I would remind your xenophobic self that up until 1848, all of California south of Monterey was part of Mexico. And the (inflated) 20 million Mexican people you seem to imagine are living here without documentation -- pay taxes. Double congrats to Enrique Morones for overcoming virulent opposition like yours.


Rocket_J_Squirrel Oct. 26, 2016 @ 5:56 p.m.

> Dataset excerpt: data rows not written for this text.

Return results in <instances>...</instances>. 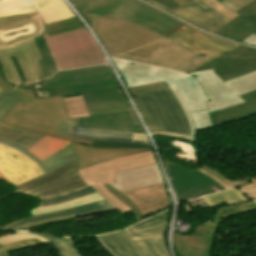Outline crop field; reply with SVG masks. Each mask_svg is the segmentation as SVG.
Returning a JSON list of instances; mask_svg holds the SVG:
<instances>
[{"mask_svg":"<svg viewBox=\"0 0 256 256\" xmlns=\"http://www.w3.org/2000/svg\"><path fill=\"white\" fill-rule=\"evenodd\" d=\"M108 54L186 73L209 62L170 40L187 24L179 21L164 36L122 20L84 15Z\"/></svg>","mask_w":256,"mask_h":256,"instance_id":"obj_1","label":"crop field"},{"mask_svg":"<svg viewBox=\"0 0 256 256\" xmlns=\"http://www.w3.org/2000/svg\"><path fill=\"white\" fill-rule=\"evenodd\" d=\"M111 59L127 87L166 81L176 96L201 85L210 101L207 103L208 110L190 113L195 125V140L197 130L212 127L210 112L245 102L238 95L256 89V71L223 82L213 69L185 74L152 65L112 57ZM191 74H196V79L191 77Z\"/></svg>","mask_w":256,"mask_h":256,"instance_id":"obj_2","label":"crop field"},{"mask_svg":"<svg viewBox=\"0 0 256 256\" xmlns=\"http://www.w3.org/2000/svg\"><path fill=\"white\" fill-rule=\"evenodd\" d=\"M78 20L47 29L40 14L31 13L0 19V89L10 93L22 82L10 57H15L26 82L45 79L37 60L42 59L34 37L82 28Z\"/></svg>","mask_w":256,"mask_h":256,"instance_id":"obj_3","label":"crop field"},{"mask_svg":"<svg viewBox=\"0 0 256 256\" xmlns=\"http://www.w3.org/2000/svg\"><path fill=\"white\" fill-rule=\"evenodd\" d=\"M13 92L23 97L0 122L91 147L92 140L74 138L78 118H68L61 96L36 99L33 91L19 87H16Z\"/></svg>","mask_w":256,"mask_h":256,"instance_id":"obj_4","label":"crop field"},{"mask_svg":"<svg viewBox=\"0 0 256 256\" xmlns=\"http://www.w3.org/2000/svg\"><path fill=\"white\" fill-rule=\"evenodd\" d=\"M152 134H169L189 139L186 113L166 82L128 88Z\"/></svg>","mask_w":256,"mask_h":256,"instance_id":"obj_5","label":"crop field"},{"mask_svg":"<svg viewBox=\"0 0 256 256\" xmlns=\"http://www.w3.org/2000/svg\"><path fill=\"white\" fill-rule=\"evenodd\" d=\"M84 14L122 19L164 35L178 20L138 0H71Z\"/></svg>","mask_w":256,"mask_h":256,"instance_id":"obj_6","label":"crop field"},{"mask_svg":"<svg viewBox=\"0 0 256 256\" xmlns=\"http://www.w3.org/2000/svg\"><path fill=\"white\" fill-rule=\"evenodd\" d=\"M44 37L59 70L106 63L101 49L85 28Z\"/></svg>","mask_w":256,"mask_h":256,"instance_id":"obj_7","label":"crop field"},{"mask_svg":"<svg viewBox=\"0 0 256 256\" xmlns=\"http://www.w3.org/2000/svg\"><path fill=\"white\" fill-rule=\"evenodd\" d=\"M157 163L152 152L126 156L80 170L81 179L91 185L107 202L120 212L129 210L124 203L110 193L102 184L113 182L115 172Z\"/></svg>","mask_w":256,"mask_h":256,"instance_id":"obj_8","label":"crop field"},{"mask_svg":"<svg viewBox=\"0 0 256 256\" xmlns=\"http://www.w3.org/2000/svg\"><path fill=\"white\" fill-rule=\"evenodd\" d=\"M83 186L86 184L79 177L76 160L17 188L18 191L35 197H46Z\"/></svg>","mask_w":256,"mask_h":256,"instance_id":"obj_9","label":"crop field"},{"mask_svg":"<svg viewBox=\"0 0 256 256\" xmlns=\"http://www.w3.org/2000/svg\"><path fill=\"white\" fill-rule=\"evenodd\" d=\"M165 166L176 196L181 202L225 190L220 184L197 170L190 172L168 161Z\"/></svg>","mask_w":256,"mask_h":256,"instance_id":"obj_10","label":"crop field"},{"mask_svg":"<svg viewBox=\"0 0 256 256\" xmlns=\"http://www.w3.org/2000/svg\"><path fill=\"white\" fill-rule=\"evenodd\" d=\"M49 85L48 91L53 96L70 95V87L116 82L112 71L108 65H101L96 67L83 68L78 70L60 71L52 78L47 79Z\"/></svg>","mask_w":256,"mask_h":256,"instance_id":"obj_11","label":"crop field"},{"mask_svg":"<svg viewBox=\"0 0 256 256\" xmlns=\"http://www.w3.org/2000/svg\"><path fill=\"white\" fill-rule=\"evenodd\" d=\"M115 256H166L159 236L132 239L126 230L98 236Z\"/></svg>","mask_w":256,"mask_h":256,"instance_id":"obj_12","label":"crop field"},{"mask_svg":"<svg viewBox=\"0 0 256 256\" xmlns=\"http://www.w3.org/2000/svg\"><path fill=\"white\" fill-rule=\"evenodd\" d=\"M210 68H213L223 81L254 71L256 49L242 45L194 71Z\"/></svg>","mask_w":256,"mask_h":256,"instance_id":"obj_13","label":"crop field"},{"mask_svg":"<svg viewBox=\"0 0 256 256\" xmlns=\"http://www.w3.org/2000/svg\"><path fill=\"white\" fill-rule=\"evenodd\" d=\"M172 41L192 50L209 61L240 46L232 41L200 32L189 25Z\"/></svg>","mask_w":256,"mask_h":256,"instance_id":"obj_14","label":"crop field"},{"mask_svg":"<svg viewBox=\"0 0 256 256\" xmlns=\"http://www.w3.org/2000/svg\"><path fill=\"white\" fill-rule=\"evenodd\" d=\"M77 127L146 134L134 110L92 114L79 118Z\"/></svg>","mask_w":256,"mask_h":256,"instance_id":"obj_15","label":"crop field"},{"mask_svg":"<svg viewBox=\"0 0 256 256\" xmlns=\"http://www.w3.org/2000/svg\"><path fill=\"white\" fill-rule=\"evenodd\" d=\"M145 1L211 33L230 21L215 13L213 10L202 4L199 0H187L189 2L188 4L173 11H170L152 0Z\"/></svg>","mask_w":256,"mask_h":256,"instance_id":"obj_16","label":"crop field"},{"mask_svg":"<svg viewBox=\"0 0 256 256\" xmlns=\"http://www.w3.org/2000/svg\"><path fill=\"white\" fill-rule=\"evenodd\" d=\"M0 172L14 186L44 175L27 157L3 145H0Z\"/></svg>","mask_w":256,"mask_h":256,"instance_id":"obj_17","label":"crop field"},{"mask_svg":"<svg viewBox=\"0 0 256 256\" xmlns=\"http://www.w3.org/2000/svg\"><path fill=\"white\" fill-rule=\"evenodd\" d=\"M203 224L205 226H197V230L192 236L175 234V246L181 256H209L217 225L213 224L212 221Z\"/></svg>","mask_w":256,"mask_h":256,"instance_id":"obj_18","label":"crop field"},{"mask_svg":"<svg viewBox=\"0 0 256 256\" xmlns=\"http://www.w3.org/2000/svg\"><path fill=\"white\" fill-rule=\"evenodd\" d=\"M138 208L142 217L163 210L169 205L165 183L122 193Z\"/></svg>","mask_w":256,"mask_h":256,"instance_id":"obj_19","label":"crop field"},{"mask_svg":"<svg viewBox=\"0 0 256 256\" xmlns=\"http://www.w3.org/2000/svg\"><path fill=\"white\" fill-rule=\"evenodd\" d=\"M161 172L157 164L137 169L118 172L111 183L120 192L163 183Z\"/></svg>","mask_w":256,"mask_h":256,"instance_id":"obj_20","label":"crop field"},{"mask_svg":"<svg viewBox=\"0 0 256 256\" xmlns=\"http://www.w3.org/2000/svg\"><path fill=\"white\" fill-rule=\"evenodd\" d=\"M113 210H115V208H113L110 204H108L105 200H103V201H99V202H95L87 205H82L78 207L56 211V212L45 214V215L20 219L14 223H11L1 228L10 229V230H23L41 221H46V220L60 218V217L69 216V215H72L74 219V217H78V216L108 212Z\"/></svg>","mask_w":256,"mask_h":256,"instance_id":"obj_21","label":"crop field"},{"mask_svg":"<svg viewBox=\"0 0 256 256\" xmlns=\"http://www.w3.org/2000/svg\"><path fill=\"white\" fill-rule=\"evenodd\" d=\"M218 2L221 0H217ZM237 13L240 15L216 30L214 33L242 42L256 32V0L248 4Z\"/></svg>","mask_w":256,"mask_h":256,"instance_id":"obj_22","label":"crop field"},{"mask_svg":"<svg viewBox=\"0 0 256 256\" xmlns=\"http://www.w3.org/2000/svg\"><path fill=\"white\" fill-rule=\"evenodd\" d=\"M43 136L14 128L0 123V144L8 146L30 158L44 174L47 169L25 150L40 140Z\"/></svg>","mask_w":256,"mask_h":256,"instance_id":"obj_23","label":"crop field"},{"mask_svg":"<svg viewBox=\"0 0 256 256\" xmlns=\"http://www.w3.org/2000/svg\"><path fill=\"white\" fill-rule=\"evenodd\" d=\"M78 159V169H83L114 158L149 151L151 149H91L87 145L72 146Z\"/></svg>","mask_w":256,"mask_h":256,"instance_id":"obj_24","label":"crop field"},{"mask_svg":"<svg viewBox=\"0 0 256 256\" xmlns=\"http://www.w3.org/2000/svg\"><path fill=\"white\" fill-rule=\"evenodd\" d=\"M248 102L210 114L213 127L243 120L256 115V90L240 95Z\"/></svg>","mask_w":256,"mask_h":256,"instance_id":"obj_25","label":"crop field"},{"mask_svg":"<svg viewBox=\"0 0 256 256\" xmlns=\"http://www.w3.org/2000/svg\"><path fill=\"white\" fill-rule=\"evenodd\" d=\"M47 28L76 20L62 0H35Z\"/></svg>","mask_w":256,"mask_h":256,"instance_id":"obj_26","label":"crop field"},{"mask_svg":"<svg viewBox=\"0 0 256 256\" xmlns=\"http://www.w3.org/2000/svg\"><path fill=\"white\" fill-rule=\"evenodd\" d=\"M72 93H82L85 102L124 100L118 83H105L71 88Z\"/></svg>","mask_w":256,"mask_h":256,"instance_id":"obj_27","label":"crop field"},{"mask_svg":"<svg viewBox=\"0 0 256 256\" xmlns=\"http://www.w3.org/2000/svg\"><path fill=\"white\" fill-rule=\"evenodd\" d=\"M75 137L106 141L135 142L148 144L146 135L89 130L81 128H77Z\"/></svg>","mask_w":256,"mask_h":256,"instance_id":"obj_28","label":"crop field"},{"mask_svg":"<svg viewBox=\"0 0 256 256\" xmlns=\"http://www.w3.org/2000/svg\"><path fill=\"white\" fill-rule=\"evenodd\" d=\"M178 100L181 102L183 105L187 116L190 121L191 129H192V134L190 140L194 141V126L192 119L190 117L189 112H195V111H201L207 109L206 102L209 101L208 97L204 93L203 89L201 86L190 90L186 93H183L179 96H177Z\"/></svg>","mask_w":256,"mask_h":256,"instance_id":"obj_29","label":"crop field"},{"mask_svg":"<svg viewBox=\"0 0 256 256\" xmlns=\"http://www.w3.org/2000/svg\"><path fill=\"white\" fill-rule=\"evenodd\" d=\"M202 173L206 174L207 176L211 177L215 181L219 182L223 187L226 189L236 187V185L247 182L249 180L255 179L256 176L254 177H248L240 180H235L232 181L223 175H221L219 172L216 170L212 169L211 167L207 165H203L201 168L198 169ZM241 191L247 195V197L252 198L253 200L256 201V183L249 184L243 187H240Z\"/></svg>","mask_w":256,"mask_h":256,"instance_id":"obj_30","label":"crop field"},{"mask_svg":"<svg viewBox=\"0 0 256 256\" xmlns=\"http://www.w3.org/2000/svg\"><path fill=\"white\" fill-rule=\"evenodd\" d=\"M69 143L70 141L44 136L39 142L26 151L31 153L37 159L43 160L58 150L64 148Z\"/></svg>","mask_w":256,"mask_h":256,"instance_id":"obj_31","label":"crop field"},{"mask_svg":"<svg viewBox=\"0 0 256 256\" xmlns=\"http://www.w3.org/2000/svg\"><path fill=\"white\" fill-rule=\"evenodd\" d=\"M38 12L33 0H0V18Z\"/></svg>","mask_w":256,"mask_h":256,"instance_id":"obj_32","label":"crop field"},{"mask_svg":"<svg viewBox=\"0 0 256 256\" xmlns=\"http://www.w3.org/2000/svg\"><path fill=\"white\" fill-rule=\"evenodd\" d=\"M36 45L42 55L43 60L38 61L40 64V67L45 74L46 78L51 77L55 71H57V67L55 65V62L53 60V57L50 53V50L43 38V36H39L34 38Z\"/></svg>","mask_w":256,"mask_h":256,"instance_id":"obj_33","label":"crop field"},{"mask_svg":"<svg viewBox=\"0 0 256 256\" xmlns=\"http://www.w3.org/2000/svg\"><path fill=\"white\" fill-rule=\"evenodd\" d=\"M102 199L103 198L97 192H95L90 195L84 196L82 198L75 199V200L65 202L62 204L49 206V207H43V208H35L30 211V214H31V216L45 214V213H49L52 211L69 208V207H73V206H78V205H82V204H86V203H90V202H94V201H98V200H102Z\"/></svg>","mask_w":256,"mask_h":256,"instance_id":"obj_34","label":"crop field"},{"mask_svg":"<svg viewBox=\"0 0 256 256\" xmlns=\"http://www.w3.org/2000/svg\"><path fill=\"white\" fill-rule=\"evenodd\" d=\"M256 210V202L249 201L245 203H240V204H235V205H226V206H221L218 209V213L214 219V223L220 224L222 221L225 219L237 215L240 213L248 212Z\"/></svg>","mask_w":256,"mask_h":256,"instance_id":"obj_35","label":"crop field"},{"mask_svg":"<svg viewBox=\"0 0 256 256\" xmlns=\"http://www.w3.org/2000/svg\"><path fill=\"white\" fill-rule=\"evenodd\" d=\"M75 143L72 142L64 149L60 150L59 152L53 154L52 156L48 157L47 159L41 161L50 171L59 168L71 161L76 160V157L73 153L71 148L72 145Z\"/></svg>","mask_w":256,"mask_h":256,"instance_id":"obj_36","label":"crop field"},{"mask_svg":"<svg viewBox=\"0 0 256 256\" xmlns=\"http://www.w3.org/2000/svg\"><path fill=\"white\" fill-rule=\"evenodd\" d=\"M208 207L227 201L231 204L249 201L238 189H233L204 197Z\"/></svg>","mask_w":256,"mask_h":256,"instance_id":"obj_37","label":"crop field"},{"mask_svg":"<svg viewBox=\"0 0 256 256\" xmlns=\"http://www.w3.org/2000/svg\"><path fill=\"white\" fill-rule=\"evenodd\" d=\"M35 235H40L51 242L60 252L61 256H81L76 248L72 245L68 238H55L39 233L28 232Z\"/></svg>","mask_w":256,"mask_h":256,"instance_id":"obj_38","label":"crop field"},{"mask_svg":"<svg viewBox=\"0 0 256 256\" xmlns=\"http://www.w3.org/2000/svg\"><path fill=\"white\" fill-rule=\"evenodd\" d=\"M92 192H95V190L90 186V187L75 190V191H72V192H69L67 194L57 196V197L41 199L42 201L40 203V206H38V207L49 206V205L62 203V202H65V201H69V200H72V199H75V198L82 197V196L90 194Z\"/></svg>","mask_w":256,"mask_h":256,"instance_id":"obj_39","label":"crop field"},{"mask_svg":"<svg viewBox=\"0 0 256 256\" xmlns=\"http://www.w3.org/2000/svg\"><path fill=\"white\" fill-rule=\"evenodd\" d=\"M86 105L89 113L107 112L132 108L130 103L126 101L86 103Z\"/></svg>","mask_w":256,"mask_h":256,"instance_id":"obj_40","label":"crop field"},{"mask_svg":"<svg viewBox=\"0 0 256 256\" xmlns=\"http://www.w3.org/2000/svg\"><path fill=\"white\" fill-rule=\"evenodd\" d=\"M70 118L87 117L86 105L81 96L63 99Z\"/></svg>","mask_w":256,"mask_h":256,"instance_id":"obj_41","label":"crop field"},{"mask_svg":"<svg viewBox=\"0 0 256 256\" xmlns=\"http://www.w3.org/2000/svg\"><path fill=\"white\" fill-rule=\"evenodd\" d=\"M166 231V223L131 231L130 234L133 236V238H138V237H147V236H155V235H160L163 248L167 254V256H170L168 253V250L165 245V240H164V234Z\"/></svg>","mask_w":256,"mask_h":256,"instance_id":"obj_42","label":"crop field"},{"mask_svg":"<svg viewBox=\"0 0 256 256\" xmlns=\"http://www.w3.org/2000/svg\"><path fill=\"white\" fill-rule=\"evenodd\" d=\"M44 244L37 239L26 240L22 242H17L13 244H8L0 247V256H10L7 252L20 250L28 247H33L37 245Z\"/></svg>","mask_w":256,"mask_h":256,"instance_id":"obj_43","label":"crop field"},{"mask_svg":"<svg viewBox=\"0 0 256 256\" xmlns=\"http://www.w3.org/2000/svg\"><path fill=\"white\" fill-rule=\"evenodd\" d=\"M20 98L21 96L12 92L9 95L3 91L0 93V119L17 103Z\"/></svg>","mask_w":256,"mask_h":256,"instance_id":"obj_44","label":"crop field"},{"mask_svg":"<svg viewBox=\"0 0 256 256\" xmlns=\"http://www.w3.org/2000/svg\"><path fill=\"white\" fill-rule=\"evenodd\" d=\"M31 238H37L42 242H44L45 244L49 243L47 240L41 238L40 236H34L28 233L16 232V233L0 236V245L22 241L26 239H31Z\"/></svg>","mask_w":256,"mask_h":256,"instance_id":"obj_45","label":"crop field"},{"mask_svg":"<svg viewBox=\"0 0 256 256\" xmlns=\"http://www.w3.org/2000/svg\"><path fill=\"white\" fill-rule=\"evenodd\" d=\"M92 148H150L149 145L93 140Z\"/></svg>","mask_w":256,"mask_h":256,"instance_id":"obj_46","label":"crop field"},{"mask_svg":"<svg viewBox=\"0 0 256 256\" xmlns=\"http://www.w3.org/2000/svg\"><path fill=\"white\" fill-rule=\"evenodd\" d=\"M203 2L205 5L216 11L217 13L229 18V19H234L235 17L238 16V14L220 6L215 0H200Z\"/></svg>","mask_w":256,"mask_h":256,"instance_id":"obj_47","label":"crop field"},{"mask_svg":"<svg viewBox=\"0 0 256 256\" xmlns=\"http://www.w3.org/2000/svg\"><path fill=\"white\" fill-rule=\"evenodd\" d=\"M105 186L108 188V190L110 192H112L115 196H117L121 201H123L128 207H130L132 209V211L135 214L137 222L142 221L137 207L131 201H129L127 198H125L122 194H120V192H118L116 189H114L109 184H105Z\"/></svg>","mask_w":256,"mask_h":256,"instance_id":"obj_48","label":"crop field"},{"mask_svg":"<svg viewBox=\"0 0 256 256\" xmlns=\"http://www.w3.org/2000/svg\"><path fill=\"white\" fill-rule=\"evenodd\" d=\"M167 219V216L165 213H162V214H159V215H156L154 217H151L133 227H130V228H127L128 231L130 230H134V229H138V228H142V227H146V226H150V225H154V224H158V223H162V222H165Z\"/></svg>","mask_w":256,"mask_h":256,"instance_id":"obj_49","label":"crop field"},{"mask_svg":"<svg viewBox=\"0 0 256 256\" xmlns=\"http://www.w3.org/2000/svg\"><path fill=\"white\" fill-rule=\"evenodd\" d=\"M253 0H224L220 2L226 8L236 12Z\"/></svg>","mask_w":256,"mask_h":256,"instance_id":"obj_50","label":"crop field"},{"mask_svg":"<svg viewBox=\"0 0 256 256\" xmlns=\"http://www.w3.org/2000/svg\"><path fill=\"white\" fill-rule=\"evenodd\" d=\"M154 1H156V2H158V3H160V4H162L163 6L169 8V9H171V10H173V9H175V8H177V7H179V5H177V4H176L174 1H172V0H154Z\"/></svg>","mask_w":256,"mask_h":256,"instance_id":"obj_51","label":"crop field"},{"mask_svg":"<svg viewBox=\"0 0 256 256\" xmlns=\"http://www.w3.org/2000/svg\"><path fill=\"white\" fill-rule=\"evenodd\" d=\"M72 217L69 216V217H64V218H60V219H55V220H50V221H46V222H41V223H38L32 227H36V226H41V225H46V224H50V223H55V222H60V221H65V220H71ZM30 227V228H32ZM30 228L24 230V231H30Z\"/></svg>","mask_w":256,"mask_h":256,"instance_id":"obj_52","label":"crop field"},{"mask_svg":"<svg viewBox=\"0 0 256 256\" xmlns=\"http://www.w3.org/2000/svg\"><path fill=\"white\" fill-rule=\"evenodd\" d=\"M243 43H247L253 46H256V36L253 34L250 37H248L246 40L243 41Z\"/></svg>","mask_w":256,"mask_h":256,"instance_id":"obj_53","label":"crop field"},{"mask_svg":"<svg viewBox=\"0 0 256 256\" xmlns=\"http://www.w3.org/2000/svg\"><path fill=\"white\" fill-rule=\"evenodd\" d=\"M32 85H41V84H40V81H38L36 83H31V84H23V83L18 84V86L23 87V88H27V89H30V90H33Z\"/></svg>","mask_w":256,"mask_h":256,"instance_id":"obj_54","label":"crop field"},{"mask_svg":"<svg viewBox=\"0 0 256 256\" xmlns=\"http://www.w3.org/2000/svg\"><path fill=\"white\" fill-rule=\"evenodd\" d=\"M177 4H179L180 6L188 3L186 0H174Z\"/></svg>","mask_w":256,"mask_h":256,"instance_id":"obj_55","label":"crop field"},{"mask_svg":"<svg viewBox=\"0 0 256 256\" xmlns=\"http://www.w3.org/2000/svg\"><path fill=\"white\" fill-rule=\"evenodd\" d=\"M0 177H2L4 180H6L8 183H10L1 173H0Z\"/></svg>","mask_w":256,"mask_h":256,"instance_id":"obj_56","label":"crop field"},{"mask_svg":"<svg viewBox=\"0 0 256 256\" xmlns=\"http://www.w3.org/2000/svg\"><path fill=\"white\" fill-rule=\"evenodd\" d=\"M2 90H0V92H1Z\"/></svg>","mask_w":256,"mask_h":256,"instance_id":"obj_57","label":"crop field"},{"mask_svg":"<svg viewBox=\"0 0 256 256\" xmlns=\"http://www.w3.org/2000/svg\"><path fill=\"white\" fill-rule=\"evenodd\" d=\"M254 34H256V33H254Z\"/></svg>","mask_w":256,"mask_h":256,"instance_id":"obj_58","label":"crop field"}]
</instances>
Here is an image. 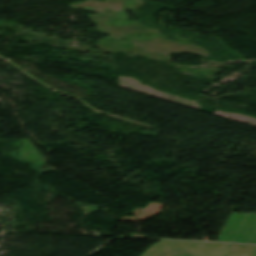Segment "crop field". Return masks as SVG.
Returning <instances> with one entry per match:
<instances>
[{
    "label": "crop field",
    "mask_w": 256,
    "mask_h": 256,
    "mask_svg": "<svg viewBox=\"0 0 256 256\" xmlns=\"http://www.w3.org/2000/svg\"><path fill=\"white\" fill-rule=\"evenodd\" d=\"M140 256H256V246L160 241Z\"/></svg>",
    "instance_id": "crop-field-1"
}]
</instances>
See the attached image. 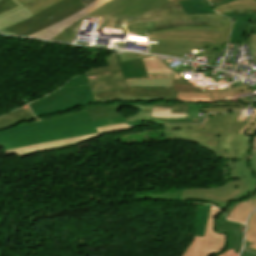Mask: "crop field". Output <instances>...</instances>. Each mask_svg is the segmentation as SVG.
Returning <instances> with one entry per match:
<instances>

For the last 30 years, my xenophobic self has been married to a woman from Sao Paulo, Brazil (the neighborhood called Higienopolis). Don't make stupid, uninformed judgments about people about you know nothing (grammer?). There were about 80,000 Mexicans here when the "border crossed them" after the Treaty of Guadalupe Hidalgo - a peace treaty. I guess Spain, then Mexico SHOULD have given the land back to the First Nation people in the first place. (Everybody thought it was OK to steal from THEM) Since that time, with the border firmly established , though not enforced, millions of people the world over (especially at LEAST 11 million from Mex, most likely twice that) decided to skirt our immigration laws because they couldn't wait to get on the list with the 30 million people who have been vetted at US Embassies around the world. Now that they made it under, over, around and through the various barriers put up to control the amount and time people enter this country, they say the immigration laws are all wrong, they demand a shortcut to citizenship, thereby giving the finger to the people waiting LAWFULLY to enter this country.

And by the way, the stupid racism card is always tossed at people who want control on the borders, but people entering illegally A - Z - Afghanistan to Zimbabwe and EVERY COUNTRY IN BETWEEN, need to follow our laws.

Also I would like to ask Enrique to give me a number of people that should be allowed into the US annually from the entire planet - not just Mexico.

Is it 1 million? 10 million? 100 million? All 6 billion?

No "virulent opposition" here. If Enrique wants open, unregulated borders, the the same should occur at the Casa de Mexico, and even Enrique's home.